▶ [Excerpt]:
--- START ---
Her third video took an even darker turn, urging single women to target federal agents through dating apps.
“Get on Tinder, get on Hinge, find these guys,” she said.
“Bring some Ex-Lax and put it in their drinks. Get them sick. Just enough to incapacitate them and get them off the street for the next day.”
She concluded with a call for coordination and surveillance.
“Let’s make their lives f—— miserable,” she said.
“Where’s the hotel where they eat? Who makes that breakfast? Let’s find them.”
The compilation of these clips was later shared by Libs of TikTok, sparking national outrage.
Hospital Investigation and Police Involvement
After the videos gained traction, VCU Health confirmed the nurse was immediately removed from duty and barred from hospital facilities.
“The content of the videos is highly inappropriate and does not reflect the integrity or values of our health system,” VCU told Fox News Digital.
VCU Police have launched an active investigation while hospital administrators review potential licensing and employment consequences.
Pattern of Escalating Attacks on ICE
This incident is not happening in isolation. Across the country, healthcare workers and activists have increasingly inserted themselves into ICE operations, sometimes violently.
In Minneapolis, a federal officer was allegedly seriously injured during an anti-ICE confrontation. In California, two surgery center employees were charged with felony assault after allegedly blocking ICE agents from arresting an illegal immigrant who fled into their clinic.
Federal law clearly states that assaulting, obstructing, or interfering with federal officers is a serious crime. That includes using drugs, chemical agents, or physical barriers to impede lawful arrests.
Healthcare professionals are not exempt. In fact, their access to restricted medications and medical facilities raises the stakes even higher.
What the Media Leaves Out
The nurse’s videos openly encouraged poisoning federal agents, drugging them without consent, and coordinating harassment at their living quarters.
Each of those actions violates multiple federal statutes.
Yet much of the media coverage glosses over the bigger picture. Trump’s immigration enforcement operations have focused heavily on illegal immigrants with criminal records, not random families or asylum seekers.
ICE operations in Minneapolis and elsewhere specifically targeted individuals with prior convictions.
--- END ---
▶ [Instructions]:
1. Answer these questions from the excerpt.
(a) What did the nurse tell listeners to put in the agents' drinks?
(b) Who shared the compilation of the clips?
(c) What were the two surgery center employees in California charged with?
2. Summarize the excerpt in two sentences.

▶ [Data to examine]:
--- START ---
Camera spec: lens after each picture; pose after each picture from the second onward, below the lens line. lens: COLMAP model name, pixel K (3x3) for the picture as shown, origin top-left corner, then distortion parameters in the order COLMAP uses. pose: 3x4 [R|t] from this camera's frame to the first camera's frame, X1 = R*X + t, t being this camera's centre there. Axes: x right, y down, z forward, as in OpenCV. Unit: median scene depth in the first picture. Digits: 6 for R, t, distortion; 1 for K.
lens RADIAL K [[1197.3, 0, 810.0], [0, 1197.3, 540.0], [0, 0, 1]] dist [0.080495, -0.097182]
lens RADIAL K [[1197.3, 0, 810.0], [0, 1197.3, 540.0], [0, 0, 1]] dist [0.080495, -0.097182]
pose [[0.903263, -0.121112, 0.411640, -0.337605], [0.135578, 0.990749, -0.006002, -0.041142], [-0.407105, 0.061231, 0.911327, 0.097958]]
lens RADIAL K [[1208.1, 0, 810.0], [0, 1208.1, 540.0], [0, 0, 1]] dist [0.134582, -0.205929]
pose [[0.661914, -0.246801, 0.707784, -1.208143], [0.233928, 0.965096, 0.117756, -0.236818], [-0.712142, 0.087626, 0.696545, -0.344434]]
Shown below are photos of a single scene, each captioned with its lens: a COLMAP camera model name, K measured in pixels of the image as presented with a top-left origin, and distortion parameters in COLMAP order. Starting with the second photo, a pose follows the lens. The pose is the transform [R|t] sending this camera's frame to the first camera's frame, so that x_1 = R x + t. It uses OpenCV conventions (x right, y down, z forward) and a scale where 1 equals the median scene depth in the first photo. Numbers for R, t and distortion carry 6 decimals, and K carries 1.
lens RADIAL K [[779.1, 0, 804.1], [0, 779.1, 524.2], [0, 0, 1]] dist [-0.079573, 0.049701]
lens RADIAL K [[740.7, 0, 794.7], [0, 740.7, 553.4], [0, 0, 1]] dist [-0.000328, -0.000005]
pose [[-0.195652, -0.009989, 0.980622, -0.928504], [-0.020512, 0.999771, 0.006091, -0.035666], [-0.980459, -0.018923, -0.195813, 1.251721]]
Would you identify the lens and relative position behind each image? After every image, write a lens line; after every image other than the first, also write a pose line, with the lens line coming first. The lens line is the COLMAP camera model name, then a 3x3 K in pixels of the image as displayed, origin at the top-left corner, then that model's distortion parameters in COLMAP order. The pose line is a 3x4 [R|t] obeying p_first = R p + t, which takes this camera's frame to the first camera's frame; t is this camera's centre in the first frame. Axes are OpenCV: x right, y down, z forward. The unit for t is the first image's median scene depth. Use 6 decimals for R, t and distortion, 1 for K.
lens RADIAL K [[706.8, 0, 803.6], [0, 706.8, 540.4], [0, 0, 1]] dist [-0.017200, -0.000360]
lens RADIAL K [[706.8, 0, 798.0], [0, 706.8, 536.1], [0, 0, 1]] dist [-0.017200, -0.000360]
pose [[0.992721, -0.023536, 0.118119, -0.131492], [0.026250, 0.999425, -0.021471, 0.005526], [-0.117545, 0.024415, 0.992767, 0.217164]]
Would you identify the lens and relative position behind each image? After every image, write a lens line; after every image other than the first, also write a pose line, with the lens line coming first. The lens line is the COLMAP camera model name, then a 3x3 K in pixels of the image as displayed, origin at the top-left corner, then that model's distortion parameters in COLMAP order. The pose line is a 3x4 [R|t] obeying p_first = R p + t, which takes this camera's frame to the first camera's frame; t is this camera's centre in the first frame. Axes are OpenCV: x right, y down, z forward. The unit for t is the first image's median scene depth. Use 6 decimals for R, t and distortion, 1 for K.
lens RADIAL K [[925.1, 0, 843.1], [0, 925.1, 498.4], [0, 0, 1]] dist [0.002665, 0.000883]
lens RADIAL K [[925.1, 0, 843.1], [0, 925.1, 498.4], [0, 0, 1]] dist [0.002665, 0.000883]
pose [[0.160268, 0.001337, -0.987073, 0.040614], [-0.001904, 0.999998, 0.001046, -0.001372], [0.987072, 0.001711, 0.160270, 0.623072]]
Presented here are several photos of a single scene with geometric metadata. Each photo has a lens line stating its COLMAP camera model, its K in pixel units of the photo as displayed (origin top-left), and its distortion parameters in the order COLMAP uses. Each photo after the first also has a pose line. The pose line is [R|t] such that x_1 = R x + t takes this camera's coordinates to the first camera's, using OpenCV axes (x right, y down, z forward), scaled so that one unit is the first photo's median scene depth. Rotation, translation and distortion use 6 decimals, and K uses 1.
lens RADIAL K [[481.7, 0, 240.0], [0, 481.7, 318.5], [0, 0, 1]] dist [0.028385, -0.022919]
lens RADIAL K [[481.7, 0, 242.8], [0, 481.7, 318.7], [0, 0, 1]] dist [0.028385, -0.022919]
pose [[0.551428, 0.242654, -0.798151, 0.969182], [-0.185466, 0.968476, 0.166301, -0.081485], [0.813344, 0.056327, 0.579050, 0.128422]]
--- END ---
▶ [Answers for the tasks]:
1.
(a) Ex-Lax.
(b) Libs of TikTok.
(c) Felony assault.

2. A nurse's videos urged single women to find federal agents through dating apps and put Ex-Lax in their drinks, and a compilation of the clips shared by Libs of TikTok sparked national outrage. VCU Health removed the nurse from duty and barred her from hospital facilities, VCU Police launched an investigation, and the excerpt presents the incident as part of a pattern of escalating attacks on ICE.